The evidence is insufficient. No class has meaningful support. The model has nothing to offer. This is an honest declaration of ignorance — the rarest and most valuable output a classifier can produce, because it routes the case to someone who can actually help before damage is done.

These are not confidence levels. They are not thresholds drawn on a score. They are structural properties of the evidence itself, determined by how the evidence is distributed across classes — whether it converges, narrows, or fails to discriminate. The type is not a number repackaged. It is a different measurement.

The three types produce three protocols. A commitment authorizes automatic action. A partial result authorizes assisted decision-making with a shortlist. A declaration of ignorance authorizes escalation. The operator does not need to invent thresholds. The classifier has already told them what kind of answer it is giving, and what kind of response that answer warrants.


What honesty looks like in a classifier

Every classifier is an instrument — a way of looking at a sample and producing a judgment. Like every instrument, it has edges: cases it handles well, cases it cannot resolve, cases where the evidence is simply not there.

A confidence score hides the edges. It returns a number regardless of whether the instrument is operating within its range or beyond it. A model that is guessing and a model that knows produce outputs on the same scale, indistinguishable in kind. The instrument does not report its own limits. The operator cannot see them.

Typed uncertainty exposes the edges. When the evidence is insufficient, the classifier says so — not by returning a low number, but by returning a different kind of answer. The operator sees not just what the model thinks, but what kind of thinking produced the result. Was it decisive? Was it partial? Was it empty?

The model does not become more accurate. It does not know more. It becomes honest about what kind of answer it is giving. And honesty about the kind of answer turns out to matter more than precision about the degree.


What we built

We ran this approach against the German Credit dataset — 1,000 loan applications, 5-fold cross-validation, the same benchmark that produces the 78% accuracy figure. The model with typed uncertainty did not achieve a higher overall accuracy. It achieved a different kind of result: when it committed — when it returned CERTAIN — it was right 95.7% of the time. And the 43 applications that a standard classifier approved with high confidence and that later defaulted? Every one of them was flagged as PARTIAL or UNCERTAIN. Not by a better model. By a model that could say I don't know this one instead of probably yes.

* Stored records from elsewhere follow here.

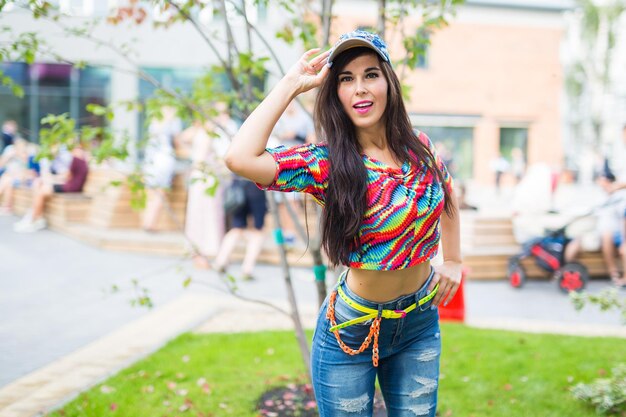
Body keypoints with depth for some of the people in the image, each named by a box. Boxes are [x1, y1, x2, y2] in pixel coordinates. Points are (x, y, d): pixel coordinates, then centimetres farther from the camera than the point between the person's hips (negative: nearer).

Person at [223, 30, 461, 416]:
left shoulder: (419, 147, -5)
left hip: (420, 325, 4)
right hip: (352, 332, -4)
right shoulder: (327, 163, -18)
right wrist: (291, 84, -25)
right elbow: (241, 157, -35)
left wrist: (453, 260, 16)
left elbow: (447, 192, 19)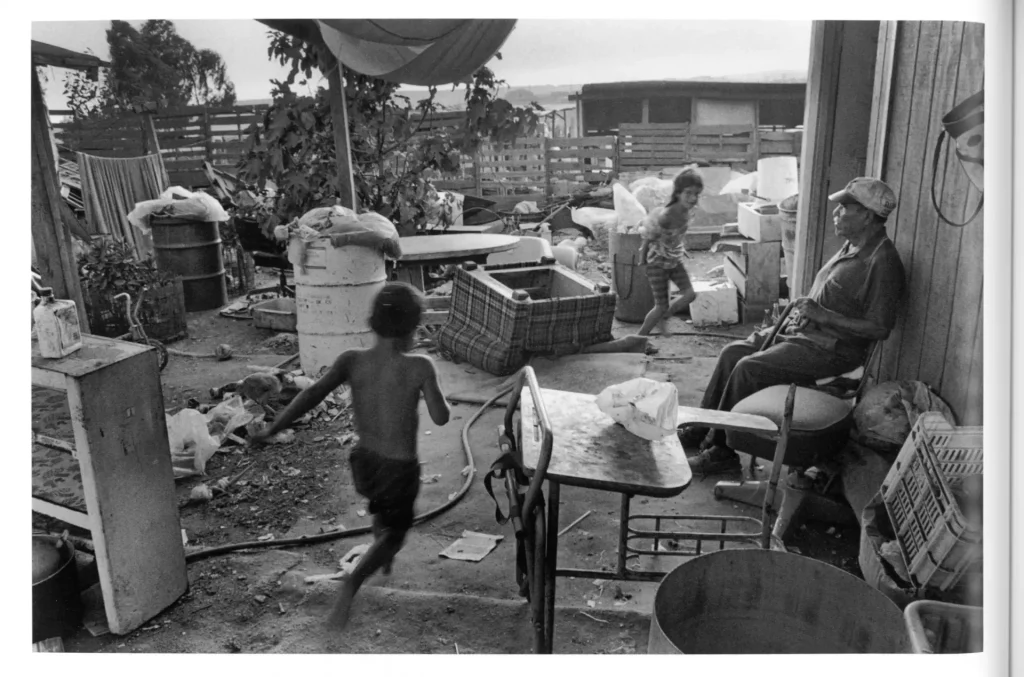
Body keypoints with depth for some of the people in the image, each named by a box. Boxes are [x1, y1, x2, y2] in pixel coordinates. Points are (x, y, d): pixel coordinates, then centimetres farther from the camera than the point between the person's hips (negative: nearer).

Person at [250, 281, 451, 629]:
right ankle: (352, 581, -8)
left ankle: (384, 556, 60)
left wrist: (273, 428, -28)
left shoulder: (351, 360, -13)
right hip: (400, 470, -5)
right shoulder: (419, 367, -23)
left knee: (382, 509, 36)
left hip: (363, 461, 5)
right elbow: (441, 417, -16)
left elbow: (313, 393, -25)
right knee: (394, 534, 17)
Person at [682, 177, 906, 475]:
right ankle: (701, 427, 9)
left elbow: (880, 328, -22)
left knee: (748, 368, -21)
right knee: (733, 352, 1)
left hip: (833, 349, -10)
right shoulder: (853, 246, 12)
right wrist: (802, 308, 5)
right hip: (803, 329, 10)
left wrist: (822, 315, -21)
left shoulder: (882, 261, -18)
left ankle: (722, 451, -7)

The results convinced us that this should not stay inside a research lab. A classifier that can declare its own limits is too useful to exist only in benchmarks.

We built it into a production API called Tercet. Every prediction returns a type — CERTAIN, PARTIAL, or UNCERTAIN — determined by the structure of the evidence, not by a threshold on a score.

But the deeper point is not the tool. It is the question the tool asks. A confidence score answers how sure are you? A typed prediction answers what kind of answer is this? The second question is harder to ask, because it requires the instrument to report on itself — to classify its own output before handing it to the operator. But it is the question that matters, because it is the question the operator actually needs answered before they can act.

The loan officer does not need to know that the model is 90% sure. She needs to know whether this is the kind of case where she can trust the model at all.